Hinter mir hupte ein Auto. Ich trat zwischen die Bäume. Halten
Sie Abstand, ich hab Freunde am Silbersee, stand auf der Heckscheibe.
Das Auto hielt vor dem Backsteinhaus. Ein Mann stieg aus dem Auto und
wartete.
- Keine Angst, Herr Doktor! Ich bin vor dem Zaun, ich tue Ihnen nichts!
rief er. Mit jedem Schritt auf das Haus zu wurden die Drähte
des Zauns kräftiger und die Maschen kleiner. Der Mann streckte
mir die Hand hin, ich versuchte an ihm vorbei zu sehen, das
Backsteinhaus war hinter dem Zaun verschwunden.
- Sie sind doch der neue Doktor, hat Tenne von der Schranke gesagt.

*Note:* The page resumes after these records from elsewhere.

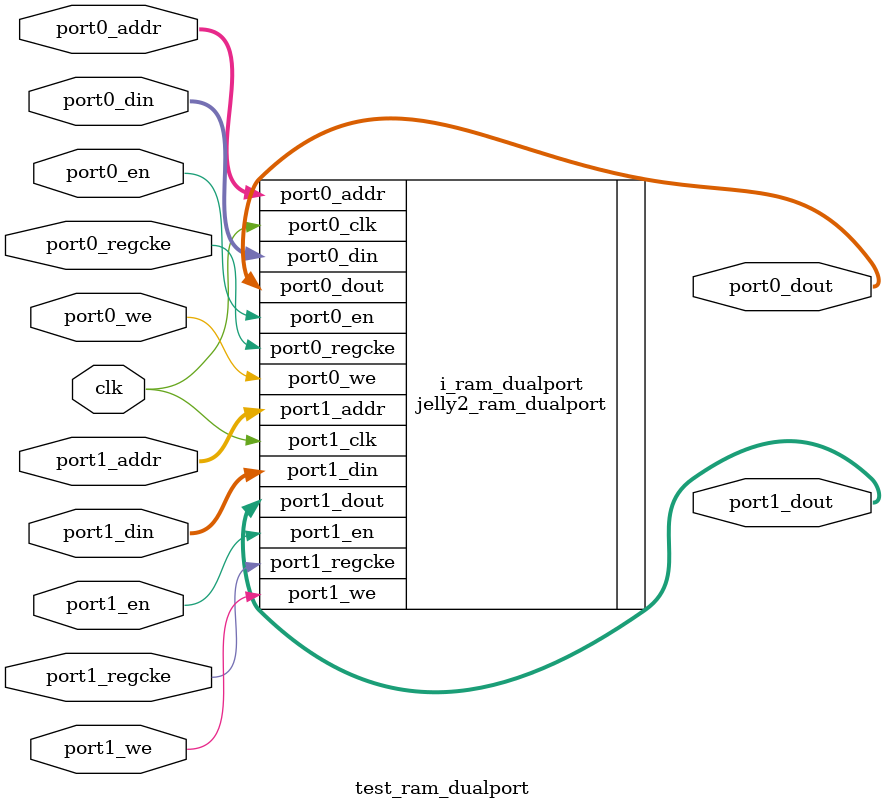
<source format=sv>



`timescale 1ns / 1ps
`default_nettype none


module test_ram_dualport
        #(
            parameter   int                                 ADDR_WIDTH   = 14,
            parameter   int                                 DATA_WIDTH   = 8,
            parameter   int                                 WE_WIDTH     = 1,
            parameter   int                                 WORD_WIDTH   = DATA_WIDTH/WE_WIDTH,
            parameter   int                                 MEM_SIZE     = (1 << ADDR_WIDTH),
            parameter                                       RAM_TYPE     = "ultra", // "block",
            parameter   bit                                 DOUT_REGS0   = 0,
            parameter   bit                                 DOUT_REGS1   = 0,
            parameter                                       MODE0        = "NO_CHANGE",
            parameter                                       MODE1        = "NO_CHANGE",

            parameter   bit                                 FILLMEM      = 0,
            parameter   logic   [WE_WIDTH*WORD_WIDTH-1:0]   FILLMEM_DATA = 0,
            parameter   bit                                 READMEMB     = 0,
            parameter   bit                                 READMEMH     = 0,
            parameter                                       READMEM_FIlE = ""
        )
        (
            input   wire                                clk,

            // port0
            input   wire                                port0_en,
            input   wire                                port0_regcke,
            input   wire    [WE_WIDTH-1:0]              port0_we,
            input   wire    [ADDR_WIDTH-1:0]            port0_addr,
            input   wire    [WE_WIDTH*WORD_WIDTH-1:0]   port0_din,
            output  wire    [WE_WIDTH*WORD_WIDTH-1:0]   port0_dout,
            
            // port1
            input   wire                                port1_en,
            input   wire                                port1_regcke,
            input   wire    [WE_WIDTH-1:0]              port1_we,
            input   wire    [ADDR_WIDTH-1:0]            port1_addr,
            input   wire    [WE_WIDTH*WORD_WIDTH-1:0]   port1_din,
            output  wire    [WE_WIDTH*WORD_WIDTH-1:0]   port1_dout
        );
    
 
    jelly2_ram_dualport
            #(
                .ADDR_WIDTH     (ADDR_WIDTH  ),
                .DATA_WIDTH     (DATA_WIDTH  ),
                .WE_WIDTH       (WE_WIDTH    ),
                .WORD_WIDTH     (WORD_WIDTH  ),
                .MEM_SIZE       (MEM_SIZE    ),
                .RAM_TYPE       (RAM_TYPE    ),
                .DOUT_REGS0     (DOUT_REGS0  ),
                .DOUT_REGS1     (DOUT_REGS1  ),
                .MODE0          (MODE0       ),
                .MODE1          (MODE1       ),

                .FILLMEM        (FILLMEM     ),
                .FILLMEM_DATA   (FILLMEM_DATA),
                .READMEMB       (READMEMB    ),
                .READMEMH       (READMEMH    ),
                .READMEM_FIlE   (READMEM_FIlE)
            )
        i_ram_dualport
            (
                .port0_clk      (clk),
                .port0_en,
                .port0_regcke,
                .port0_we,
                .port0_addr,
                .port0_din,
                .port0_dout,
                
                .port1_clk      (clk),
                .port1_en,
                .port1_regcke,
                .port1_we,
                .port1_addr,
                .port1_din,
                .port1_dout
            );
    
endmodule


`default_nettype wire


// End of file

</source>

Mein Name ist Gollner, ich bin der Stationspfleger. Sie kommen gerade
richtig. Bin eben mit den Brötchen fürs
Frühstück zurück. Ich nahm die Hand, sie war
groß und feucht. Gollner hob mir den Plastikbeutel mit den
Brötchen vors Gesicht. Er klingelte am Zaun.
- Keine Angst. Wir kriegen das schon hin, sagte er.